▸ **What is expected**:
In how many lines of the listing does the string "Performance" appear? Give only the number.

▸ **Given entries**:

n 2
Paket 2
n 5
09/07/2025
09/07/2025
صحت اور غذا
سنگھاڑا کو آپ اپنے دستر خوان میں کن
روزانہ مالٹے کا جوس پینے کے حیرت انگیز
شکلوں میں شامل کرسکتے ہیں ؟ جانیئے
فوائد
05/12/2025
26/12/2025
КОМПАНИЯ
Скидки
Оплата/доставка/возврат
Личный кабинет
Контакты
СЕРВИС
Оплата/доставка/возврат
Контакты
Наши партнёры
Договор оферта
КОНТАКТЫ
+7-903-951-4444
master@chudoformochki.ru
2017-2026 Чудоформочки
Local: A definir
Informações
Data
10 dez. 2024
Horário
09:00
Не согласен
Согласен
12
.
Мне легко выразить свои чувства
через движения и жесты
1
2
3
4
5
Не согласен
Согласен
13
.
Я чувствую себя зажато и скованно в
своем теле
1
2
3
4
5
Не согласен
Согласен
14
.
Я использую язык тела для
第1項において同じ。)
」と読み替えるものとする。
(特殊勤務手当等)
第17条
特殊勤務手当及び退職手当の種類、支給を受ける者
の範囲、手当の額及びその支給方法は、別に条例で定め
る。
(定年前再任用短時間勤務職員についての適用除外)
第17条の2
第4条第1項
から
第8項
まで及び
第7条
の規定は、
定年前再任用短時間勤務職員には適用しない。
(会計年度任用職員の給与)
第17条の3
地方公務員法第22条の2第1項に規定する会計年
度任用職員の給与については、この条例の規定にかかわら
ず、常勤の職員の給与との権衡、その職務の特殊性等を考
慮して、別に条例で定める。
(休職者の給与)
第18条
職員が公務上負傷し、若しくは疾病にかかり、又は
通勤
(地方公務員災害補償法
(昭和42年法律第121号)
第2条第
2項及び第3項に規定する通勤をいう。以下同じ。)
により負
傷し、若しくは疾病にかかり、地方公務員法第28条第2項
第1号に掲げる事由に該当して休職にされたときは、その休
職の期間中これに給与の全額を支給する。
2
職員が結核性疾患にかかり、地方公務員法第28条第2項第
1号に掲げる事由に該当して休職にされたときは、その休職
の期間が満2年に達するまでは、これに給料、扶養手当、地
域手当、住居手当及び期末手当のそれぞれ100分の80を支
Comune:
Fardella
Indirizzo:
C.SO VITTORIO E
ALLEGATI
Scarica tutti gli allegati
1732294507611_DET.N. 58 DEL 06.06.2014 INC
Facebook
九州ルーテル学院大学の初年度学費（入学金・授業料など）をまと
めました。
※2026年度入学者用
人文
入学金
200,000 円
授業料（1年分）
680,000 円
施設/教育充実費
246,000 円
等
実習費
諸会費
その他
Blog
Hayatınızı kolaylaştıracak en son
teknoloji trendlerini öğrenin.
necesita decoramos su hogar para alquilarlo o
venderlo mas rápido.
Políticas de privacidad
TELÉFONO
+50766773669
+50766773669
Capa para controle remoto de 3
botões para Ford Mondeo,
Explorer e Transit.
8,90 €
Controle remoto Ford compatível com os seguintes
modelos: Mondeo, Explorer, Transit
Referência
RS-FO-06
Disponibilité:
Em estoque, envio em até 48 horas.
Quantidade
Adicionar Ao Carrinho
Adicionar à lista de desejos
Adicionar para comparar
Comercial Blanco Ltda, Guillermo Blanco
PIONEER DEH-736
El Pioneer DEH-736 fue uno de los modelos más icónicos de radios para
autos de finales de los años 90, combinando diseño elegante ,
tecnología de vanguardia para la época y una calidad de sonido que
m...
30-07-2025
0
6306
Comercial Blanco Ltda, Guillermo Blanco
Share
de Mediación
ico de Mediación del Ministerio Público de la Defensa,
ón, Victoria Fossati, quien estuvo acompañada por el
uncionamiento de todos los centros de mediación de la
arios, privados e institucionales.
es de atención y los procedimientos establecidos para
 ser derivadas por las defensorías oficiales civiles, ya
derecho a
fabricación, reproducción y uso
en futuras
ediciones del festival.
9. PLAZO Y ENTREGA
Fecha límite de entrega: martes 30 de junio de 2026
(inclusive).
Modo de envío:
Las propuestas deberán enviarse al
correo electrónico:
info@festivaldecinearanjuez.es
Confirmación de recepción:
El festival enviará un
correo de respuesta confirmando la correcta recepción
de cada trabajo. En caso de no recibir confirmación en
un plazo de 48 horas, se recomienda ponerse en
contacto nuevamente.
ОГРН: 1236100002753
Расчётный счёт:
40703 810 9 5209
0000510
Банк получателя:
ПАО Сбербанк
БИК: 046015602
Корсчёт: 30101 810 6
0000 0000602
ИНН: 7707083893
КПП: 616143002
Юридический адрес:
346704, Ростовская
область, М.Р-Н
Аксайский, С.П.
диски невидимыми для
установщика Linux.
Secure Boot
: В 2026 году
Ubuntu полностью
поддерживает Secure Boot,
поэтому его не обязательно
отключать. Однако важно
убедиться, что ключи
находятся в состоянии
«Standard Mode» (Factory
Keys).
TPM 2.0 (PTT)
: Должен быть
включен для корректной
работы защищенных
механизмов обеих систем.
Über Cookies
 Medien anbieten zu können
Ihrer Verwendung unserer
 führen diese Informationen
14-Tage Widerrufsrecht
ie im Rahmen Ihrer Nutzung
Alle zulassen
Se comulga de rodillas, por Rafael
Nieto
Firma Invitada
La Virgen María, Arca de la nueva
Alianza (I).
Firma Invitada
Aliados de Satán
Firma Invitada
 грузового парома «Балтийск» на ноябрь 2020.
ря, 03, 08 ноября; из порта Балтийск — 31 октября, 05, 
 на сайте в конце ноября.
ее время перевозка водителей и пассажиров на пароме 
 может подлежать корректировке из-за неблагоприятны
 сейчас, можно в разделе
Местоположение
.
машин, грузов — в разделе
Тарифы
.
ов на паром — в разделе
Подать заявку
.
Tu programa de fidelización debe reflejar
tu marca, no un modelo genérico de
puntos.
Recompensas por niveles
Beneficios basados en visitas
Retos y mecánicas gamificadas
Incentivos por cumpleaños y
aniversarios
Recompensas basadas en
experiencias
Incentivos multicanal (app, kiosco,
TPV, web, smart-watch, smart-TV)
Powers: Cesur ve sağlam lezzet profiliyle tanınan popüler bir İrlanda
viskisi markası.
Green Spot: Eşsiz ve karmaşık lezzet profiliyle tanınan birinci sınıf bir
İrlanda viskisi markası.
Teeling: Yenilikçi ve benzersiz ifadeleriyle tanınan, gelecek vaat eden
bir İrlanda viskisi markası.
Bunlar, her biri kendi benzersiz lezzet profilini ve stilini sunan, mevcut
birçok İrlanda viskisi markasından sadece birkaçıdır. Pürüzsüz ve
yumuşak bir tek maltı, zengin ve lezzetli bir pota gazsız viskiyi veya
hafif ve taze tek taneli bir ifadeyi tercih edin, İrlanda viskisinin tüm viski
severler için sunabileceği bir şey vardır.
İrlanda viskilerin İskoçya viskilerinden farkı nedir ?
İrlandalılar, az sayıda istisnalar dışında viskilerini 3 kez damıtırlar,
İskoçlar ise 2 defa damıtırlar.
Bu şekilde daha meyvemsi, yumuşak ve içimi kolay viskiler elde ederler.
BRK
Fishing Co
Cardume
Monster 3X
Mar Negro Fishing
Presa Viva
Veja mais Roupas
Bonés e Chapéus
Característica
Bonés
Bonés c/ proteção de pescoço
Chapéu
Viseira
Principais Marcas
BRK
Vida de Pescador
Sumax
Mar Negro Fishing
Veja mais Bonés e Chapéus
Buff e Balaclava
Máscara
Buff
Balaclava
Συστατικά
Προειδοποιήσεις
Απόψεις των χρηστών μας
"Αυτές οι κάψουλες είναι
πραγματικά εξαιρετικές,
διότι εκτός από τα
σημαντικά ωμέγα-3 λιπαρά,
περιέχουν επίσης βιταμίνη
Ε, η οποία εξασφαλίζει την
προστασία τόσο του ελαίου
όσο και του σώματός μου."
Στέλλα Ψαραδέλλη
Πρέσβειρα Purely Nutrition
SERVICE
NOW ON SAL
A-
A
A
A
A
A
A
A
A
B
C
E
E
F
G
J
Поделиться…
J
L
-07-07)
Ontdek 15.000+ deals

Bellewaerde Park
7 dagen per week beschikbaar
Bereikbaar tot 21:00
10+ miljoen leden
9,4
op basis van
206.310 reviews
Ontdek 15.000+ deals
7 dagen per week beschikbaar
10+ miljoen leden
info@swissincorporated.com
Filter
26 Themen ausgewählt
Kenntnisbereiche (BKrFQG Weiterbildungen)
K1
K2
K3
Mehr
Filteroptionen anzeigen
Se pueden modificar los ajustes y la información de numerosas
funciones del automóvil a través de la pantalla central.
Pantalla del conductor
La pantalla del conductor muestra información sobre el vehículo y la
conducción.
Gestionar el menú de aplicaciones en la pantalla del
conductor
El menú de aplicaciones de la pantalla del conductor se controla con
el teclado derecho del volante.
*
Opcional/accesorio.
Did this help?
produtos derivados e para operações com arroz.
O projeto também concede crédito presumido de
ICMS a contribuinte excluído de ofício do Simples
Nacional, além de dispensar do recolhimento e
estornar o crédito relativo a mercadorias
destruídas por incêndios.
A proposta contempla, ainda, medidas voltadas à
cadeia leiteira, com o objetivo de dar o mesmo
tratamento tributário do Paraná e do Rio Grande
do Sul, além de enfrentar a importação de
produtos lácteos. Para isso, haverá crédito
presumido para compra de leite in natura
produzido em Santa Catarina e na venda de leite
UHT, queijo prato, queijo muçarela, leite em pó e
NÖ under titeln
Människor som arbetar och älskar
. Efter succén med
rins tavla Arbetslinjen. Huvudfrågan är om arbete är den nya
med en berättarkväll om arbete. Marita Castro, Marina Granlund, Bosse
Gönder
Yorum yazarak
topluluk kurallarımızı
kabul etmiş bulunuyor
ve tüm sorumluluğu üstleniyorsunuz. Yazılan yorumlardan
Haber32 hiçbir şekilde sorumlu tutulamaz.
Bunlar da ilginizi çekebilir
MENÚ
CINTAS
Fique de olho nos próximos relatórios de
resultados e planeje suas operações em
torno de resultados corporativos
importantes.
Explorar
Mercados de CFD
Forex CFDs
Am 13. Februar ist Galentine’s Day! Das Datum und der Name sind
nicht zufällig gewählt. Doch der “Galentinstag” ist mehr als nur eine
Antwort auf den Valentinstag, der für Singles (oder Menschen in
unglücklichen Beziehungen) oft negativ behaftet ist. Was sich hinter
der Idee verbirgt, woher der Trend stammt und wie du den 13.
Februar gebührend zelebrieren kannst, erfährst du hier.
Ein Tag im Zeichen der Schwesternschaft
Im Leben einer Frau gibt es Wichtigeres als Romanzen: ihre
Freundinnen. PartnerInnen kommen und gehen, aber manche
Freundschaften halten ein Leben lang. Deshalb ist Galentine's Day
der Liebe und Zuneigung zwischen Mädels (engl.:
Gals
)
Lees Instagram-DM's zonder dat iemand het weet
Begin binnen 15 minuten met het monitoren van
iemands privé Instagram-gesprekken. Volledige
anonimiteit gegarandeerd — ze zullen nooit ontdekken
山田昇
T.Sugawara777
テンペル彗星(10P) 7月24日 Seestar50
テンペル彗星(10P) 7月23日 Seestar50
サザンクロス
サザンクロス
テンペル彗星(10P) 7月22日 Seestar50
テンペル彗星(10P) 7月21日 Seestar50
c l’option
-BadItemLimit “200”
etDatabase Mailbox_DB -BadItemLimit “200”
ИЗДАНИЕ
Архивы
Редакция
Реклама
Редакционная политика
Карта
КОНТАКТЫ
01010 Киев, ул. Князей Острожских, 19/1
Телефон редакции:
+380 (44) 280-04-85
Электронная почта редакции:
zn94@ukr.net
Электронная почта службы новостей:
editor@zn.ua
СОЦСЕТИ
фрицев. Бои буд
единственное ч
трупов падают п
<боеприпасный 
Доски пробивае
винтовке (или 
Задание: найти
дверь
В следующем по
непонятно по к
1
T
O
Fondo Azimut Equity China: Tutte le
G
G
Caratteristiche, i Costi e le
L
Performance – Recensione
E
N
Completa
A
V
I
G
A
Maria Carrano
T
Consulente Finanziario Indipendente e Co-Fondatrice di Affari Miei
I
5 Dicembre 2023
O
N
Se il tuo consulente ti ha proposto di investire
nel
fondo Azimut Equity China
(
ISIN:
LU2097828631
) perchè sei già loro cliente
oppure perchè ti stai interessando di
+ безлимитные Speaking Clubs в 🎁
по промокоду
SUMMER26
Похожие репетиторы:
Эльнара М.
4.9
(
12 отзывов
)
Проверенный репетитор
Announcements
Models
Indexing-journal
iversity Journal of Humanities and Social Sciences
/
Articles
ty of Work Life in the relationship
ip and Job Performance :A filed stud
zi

▸ **Written answer**:
2